* [SOURCE EXTRACT]:
|---|

For 23 years, gun control advocates have pressed to have the federal Centers for Disease Control and Prevention dip its beak into the study of gun violence. Thanks to Democratic pressure and Republican acquiescence, they now will have their way. Tucked into the nearly $1.4 trillion spending bill signed by the president on Friday, is $25 million for the CDC and its sister agency, the National Institutes of Health, to study gun violence and safety.
This is not the first foray by CDC into non-disease matters. Headquartered in Atlanta, Georgia, the Center has become a master at the mission creep to which every federal agency aspires. Initially established in 1946 to combat the spread of malaria, the CDC has mushroomed into a sprawling bureaucracy that over the years has spent taxpayer dollars studying all manner of non-disease problems, including workplace hazards and school bullying.

|---|

Saved data entries
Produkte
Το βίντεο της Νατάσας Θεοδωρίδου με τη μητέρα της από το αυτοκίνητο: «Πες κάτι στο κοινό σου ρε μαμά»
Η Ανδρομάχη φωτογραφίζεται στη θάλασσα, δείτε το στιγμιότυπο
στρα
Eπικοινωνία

|---|

* [EXERCISE AIM]: Transcribe the part of the passage on CDC funding for gun violence research that begins with the words containing "This is not" and ends with "and school bullying.". None of the data is needed for this work.

* [ANSWER TO THIS PROBLEM]:
This is not the first foray by CDC into non-disease matters. Headquartered in Atlanta, Georgia, the Center has become a master at the mission creep to which every federal agency aspires. Initially established in 1946 to combat the spread of malaria, the CDC has mushroomed into a sprawling bureaucracy that over the years has spent taxpayer dollars studying all manner of non-disease problems, including workplace hazards and school bullying.